### Task to complete
Where in the data does the word "lksookimia" appear? Find those lines and copy them.

Transcribed page contents:
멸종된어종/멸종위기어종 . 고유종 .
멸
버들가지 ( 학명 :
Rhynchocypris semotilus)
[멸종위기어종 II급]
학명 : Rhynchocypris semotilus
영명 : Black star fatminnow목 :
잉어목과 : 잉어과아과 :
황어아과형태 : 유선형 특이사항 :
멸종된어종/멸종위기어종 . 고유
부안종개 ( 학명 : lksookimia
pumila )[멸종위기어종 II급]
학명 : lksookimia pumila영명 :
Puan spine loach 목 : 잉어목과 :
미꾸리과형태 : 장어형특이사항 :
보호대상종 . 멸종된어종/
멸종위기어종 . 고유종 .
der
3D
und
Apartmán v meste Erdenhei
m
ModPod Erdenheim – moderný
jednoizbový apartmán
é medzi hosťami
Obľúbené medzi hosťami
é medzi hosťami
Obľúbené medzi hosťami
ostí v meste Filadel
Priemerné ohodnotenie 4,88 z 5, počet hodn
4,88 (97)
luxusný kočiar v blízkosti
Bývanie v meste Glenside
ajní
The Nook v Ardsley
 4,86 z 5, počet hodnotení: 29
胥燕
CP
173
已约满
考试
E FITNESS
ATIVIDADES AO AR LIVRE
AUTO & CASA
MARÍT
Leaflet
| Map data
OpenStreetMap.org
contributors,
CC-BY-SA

### Task result
부안종개 ( 학명 : lksookimia
학명 : lksookimia pumila영명 :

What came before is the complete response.